Photoluminescence of Lu3Al5O12:Bi and Y3Al5O12:Bi single crystalline films

Single crystalline films of Lu3Al5O12:Bi and Y3Al5O12:Bi have been studied at 4.2–450 K by the time-resolved luminescence spectroscopy method. Their emission spectrum consists of two types of bands with strongly different characteristics. The ultraviolet band consists of two components, arising from the electronic transitions which correspond to the 3P1 → 1S0 and 3P0 → 1S0 transitions in a free Bi3+ ion. At T < 80 K, mainly the lower-energy component with the decay time ∼10−3 s is observed, arising from the metastable 3P0 level.

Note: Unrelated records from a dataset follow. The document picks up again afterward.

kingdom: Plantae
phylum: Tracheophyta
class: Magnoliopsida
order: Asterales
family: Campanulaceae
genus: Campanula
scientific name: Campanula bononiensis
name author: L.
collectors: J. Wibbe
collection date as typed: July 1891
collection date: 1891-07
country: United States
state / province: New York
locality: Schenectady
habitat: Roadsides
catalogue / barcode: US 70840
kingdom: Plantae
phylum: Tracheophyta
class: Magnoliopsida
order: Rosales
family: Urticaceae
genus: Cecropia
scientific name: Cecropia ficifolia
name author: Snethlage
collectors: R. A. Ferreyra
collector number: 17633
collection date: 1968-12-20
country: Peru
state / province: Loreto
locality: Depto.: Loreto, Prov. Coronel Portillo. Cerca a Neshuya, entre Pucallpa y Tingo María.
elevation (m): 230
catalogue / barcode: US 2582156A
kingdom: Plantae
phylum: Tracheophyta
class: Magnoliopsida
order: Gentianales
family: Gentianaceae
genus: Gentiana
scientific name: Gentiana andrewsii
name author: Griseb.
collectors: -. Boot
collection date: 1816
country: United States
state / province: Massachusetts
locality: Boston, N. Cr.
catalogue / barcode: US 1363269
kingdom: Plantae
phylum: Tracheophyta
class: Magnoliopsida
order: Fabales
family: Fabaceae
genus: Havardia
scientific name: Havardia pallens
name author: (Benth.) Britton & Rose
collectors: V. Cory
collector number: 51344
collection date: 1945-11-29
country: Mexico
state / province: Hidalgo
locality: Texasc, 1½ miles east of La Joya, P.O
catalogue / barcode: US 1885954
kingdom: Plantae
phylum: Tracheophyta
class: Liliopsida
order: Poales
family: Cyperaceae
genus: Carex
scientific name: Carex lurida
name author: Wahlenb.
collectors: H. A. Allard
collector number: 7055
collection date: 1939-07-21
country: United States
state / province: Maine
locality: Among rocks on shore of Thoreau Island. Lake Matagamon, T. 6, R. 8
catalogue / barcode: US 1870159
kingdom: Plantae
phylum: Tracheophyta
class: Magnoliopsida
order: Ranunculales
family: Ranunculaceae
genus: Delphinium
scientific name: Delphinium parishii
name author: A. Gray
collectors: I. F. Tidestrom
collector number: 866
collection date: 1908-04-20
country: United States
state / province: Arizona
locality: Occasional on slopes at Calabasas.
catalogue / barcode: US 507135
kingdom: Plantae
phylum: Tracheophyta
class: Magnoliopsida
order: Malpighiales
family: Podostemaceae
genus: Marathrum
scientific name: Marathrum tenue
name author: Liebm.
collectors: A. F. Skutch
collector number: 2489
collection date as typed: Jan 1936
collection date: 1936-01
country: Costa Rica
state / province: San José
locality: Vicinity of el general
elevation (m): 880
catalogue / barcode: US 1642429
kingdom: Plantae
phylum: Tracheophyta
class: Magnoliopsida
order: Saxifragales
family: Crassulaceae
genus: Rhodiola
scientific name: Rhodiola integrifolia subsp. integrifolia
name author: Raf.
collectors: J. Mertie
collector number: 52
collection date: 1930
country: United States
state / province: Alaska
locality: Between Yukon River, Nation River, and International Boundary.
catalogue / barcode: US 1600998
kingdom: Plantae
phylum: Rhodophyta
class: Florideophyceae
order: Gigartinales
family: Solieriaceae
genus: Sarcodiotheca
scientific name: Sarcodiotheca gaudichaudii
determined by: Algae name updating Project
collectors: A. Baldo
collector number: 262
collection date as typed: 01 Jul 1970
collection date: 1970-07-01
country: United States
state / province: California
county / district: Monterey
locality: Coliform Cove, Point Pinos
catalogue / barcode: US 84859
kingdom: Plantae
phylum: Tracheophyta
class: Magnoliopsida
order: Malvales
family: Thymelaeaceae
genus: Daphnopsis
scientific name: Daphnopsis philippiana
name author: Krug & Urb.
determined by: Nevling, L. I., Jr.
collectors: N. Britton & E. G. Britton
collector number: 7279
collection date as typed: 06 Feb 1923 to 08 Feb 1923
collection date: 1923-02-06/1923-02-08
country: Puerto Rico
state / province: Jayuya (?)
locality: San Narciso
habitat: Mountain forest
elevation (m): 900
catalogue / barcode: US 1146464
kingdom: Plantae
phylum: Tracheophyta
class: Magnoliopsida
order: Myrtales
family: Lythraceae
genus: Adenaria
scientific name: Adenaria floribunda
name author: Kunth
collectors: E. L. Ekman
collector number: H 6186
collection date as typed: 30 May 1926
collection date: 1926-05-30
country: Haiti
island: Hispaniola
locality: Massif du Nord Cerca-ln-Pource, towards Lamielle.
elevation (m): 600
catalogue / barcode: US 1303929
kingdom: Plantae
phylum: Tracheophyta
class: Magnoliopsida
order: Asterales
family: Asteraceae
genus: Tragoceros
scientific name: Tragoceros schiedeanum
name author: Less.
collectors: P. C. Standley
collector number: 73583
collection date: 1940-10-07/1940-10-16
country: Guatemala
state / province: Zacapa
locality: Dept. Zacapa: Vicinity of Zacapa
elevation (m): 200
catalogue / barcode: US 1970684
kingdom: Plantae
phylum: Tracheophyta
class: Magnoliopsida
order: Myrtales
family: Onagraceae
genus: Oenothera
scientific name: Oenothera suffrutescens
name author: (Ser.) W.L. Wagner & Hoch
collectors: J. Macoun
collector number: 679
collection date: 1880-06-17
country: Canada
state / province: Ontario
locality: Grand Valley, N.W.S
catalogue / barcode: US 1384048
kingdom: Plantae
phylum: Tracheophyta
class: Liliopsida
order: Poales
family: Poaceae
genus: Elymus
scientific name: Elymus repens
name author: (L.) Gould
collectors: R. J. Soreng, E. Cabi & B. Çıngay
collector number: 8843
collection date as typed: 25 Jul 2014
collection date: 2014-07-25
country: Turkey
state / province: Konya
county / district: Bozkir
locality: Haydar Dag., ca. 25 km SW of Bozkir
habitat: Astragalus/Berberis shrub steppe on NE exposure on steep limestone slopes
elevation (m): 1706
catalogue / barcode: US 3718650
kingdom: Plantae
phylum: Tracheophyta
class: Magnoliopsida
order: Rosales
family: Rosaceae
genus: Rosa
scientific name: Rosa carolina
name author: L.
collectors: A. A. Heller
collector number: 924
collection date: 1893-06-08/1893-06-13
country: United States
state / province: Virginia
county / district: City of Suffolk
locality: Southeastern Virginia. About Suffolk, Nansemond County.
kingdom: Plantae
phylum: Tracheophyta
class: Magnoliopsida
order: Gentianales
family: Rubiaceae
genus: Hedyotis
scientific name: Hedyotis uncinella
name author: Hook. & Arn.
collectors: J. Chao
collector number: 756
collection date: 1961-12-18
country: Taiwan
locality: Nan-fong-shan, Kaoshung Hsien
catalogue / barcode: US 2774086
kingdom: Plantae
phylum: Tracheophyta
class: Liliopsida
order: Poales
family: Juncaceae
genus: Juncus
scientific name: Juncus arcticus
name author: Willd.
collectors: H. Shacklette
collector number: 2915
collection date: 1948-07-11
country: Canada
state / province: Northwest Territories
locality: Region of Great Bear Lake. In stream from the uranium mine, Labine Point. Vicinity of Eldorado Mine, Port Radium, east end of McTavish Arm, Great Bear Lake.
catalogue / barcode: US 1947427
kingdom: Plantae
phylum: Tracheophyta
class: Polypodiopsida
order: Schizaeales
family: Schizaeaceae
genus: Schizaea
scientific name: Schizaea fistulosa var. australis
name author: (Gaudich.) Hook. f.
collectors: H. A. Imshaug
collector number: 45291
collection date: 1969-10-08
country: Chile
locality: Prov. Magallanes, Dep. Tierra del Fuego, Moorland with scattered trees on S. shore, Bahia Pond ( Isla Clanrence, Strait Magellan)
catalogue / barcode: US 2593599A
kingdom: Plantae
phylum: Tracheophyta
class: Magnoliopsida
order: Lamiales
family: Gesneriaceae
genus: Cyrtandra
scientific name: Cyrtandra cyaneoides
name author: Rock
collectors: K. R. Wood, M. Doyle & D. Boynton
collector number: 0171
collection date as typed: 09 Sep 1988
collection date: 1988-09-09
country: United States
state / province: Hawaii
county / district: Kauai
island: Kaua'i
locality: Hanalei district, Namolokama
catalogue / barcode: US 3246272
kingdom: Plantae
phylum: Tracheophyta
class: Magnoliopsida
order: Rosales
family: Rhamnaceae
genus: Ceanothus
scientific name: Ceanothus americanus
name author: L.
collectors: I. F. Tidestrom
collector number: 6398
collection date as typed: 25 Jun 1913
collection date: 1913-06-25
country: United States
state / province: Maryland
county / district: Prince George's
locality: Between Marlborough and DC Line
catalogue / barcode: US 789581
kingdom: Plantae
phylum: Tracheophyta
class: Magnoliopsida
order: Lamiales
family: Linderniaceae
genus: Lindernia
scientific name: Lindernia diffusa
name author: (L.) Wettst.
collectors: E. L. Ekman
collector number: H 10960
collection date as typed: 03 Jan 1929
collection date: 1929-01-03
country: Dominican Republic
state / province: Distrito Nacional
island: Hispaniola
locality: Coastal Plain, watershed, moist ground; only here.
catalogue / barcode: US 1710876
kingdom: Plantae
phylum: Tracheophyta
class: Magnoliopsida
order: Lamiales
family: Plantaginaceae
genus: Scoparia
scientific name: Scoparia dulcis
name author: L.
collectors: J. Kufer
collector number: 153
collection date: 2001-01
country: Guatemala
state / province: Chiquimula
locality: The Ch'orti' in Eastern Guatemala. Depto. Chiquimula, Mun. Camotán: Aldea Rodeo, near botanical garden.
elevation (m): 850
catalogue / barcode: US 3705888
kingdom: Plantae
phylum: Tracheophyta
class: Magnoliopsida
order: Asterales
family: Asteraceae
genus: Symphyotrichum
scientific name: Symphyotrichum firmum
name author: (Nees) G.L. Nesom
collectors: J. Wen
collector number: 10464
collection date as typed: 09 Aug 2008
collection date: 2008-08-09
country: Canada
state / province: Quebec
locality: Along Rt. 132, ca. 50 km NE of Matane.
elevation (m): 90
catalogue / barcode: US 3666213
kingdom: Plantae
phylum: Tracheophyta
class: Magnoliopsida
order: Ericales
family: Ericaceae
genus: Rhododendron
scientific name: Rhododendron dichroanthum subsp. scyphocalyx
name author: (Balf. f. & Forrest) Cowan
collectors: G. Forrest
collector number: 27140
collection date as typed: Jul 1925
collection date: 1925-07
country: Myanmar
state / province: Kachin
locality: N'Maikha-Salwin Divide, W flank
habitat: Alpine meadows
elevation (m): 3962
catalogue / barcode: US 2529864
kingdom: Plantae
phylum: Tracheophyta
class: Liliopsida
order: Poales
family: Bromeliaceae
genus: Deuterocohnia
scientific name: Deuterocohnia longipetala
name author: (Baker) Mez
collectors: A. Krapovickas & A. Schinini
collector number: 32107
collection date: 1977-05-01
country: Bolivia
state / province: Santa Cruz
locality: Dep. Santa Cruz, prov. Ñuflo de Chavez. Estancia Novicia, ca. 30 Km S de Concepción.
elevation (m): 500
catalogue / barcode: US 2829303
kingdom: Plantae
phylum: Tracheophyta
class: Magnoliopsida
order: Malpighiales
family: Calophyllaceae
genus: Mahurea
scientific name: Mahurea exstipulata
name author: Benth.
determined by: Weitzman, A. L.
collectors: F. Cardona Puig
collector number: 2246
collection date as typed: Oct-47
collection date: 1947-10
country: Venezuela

At T > 150 K, the higher-energy component prevails, arising from the thermally populated emitting 3P1 level. The visible emission spectrum consists of two dominant strongly overlapped broad bands with large Stokes shifts. At 4.2 K, their decay times are ∼10−5 s and ∼10−4 s and decrease with increasing temperature. Both of the visible emission bands are assumed to be of an exciton origin. The lower-energy band is ascribed to an exciton, localized near a single Bi3+ ion. The higher-energy band, showing a stronger intensity dependence on the Bi3+ content, is assumed to arise from an exciton, localized near a dimer Bi3+ center. The structure of the corresponding excited states is considered, and the processes, taking place in these states, are discussed.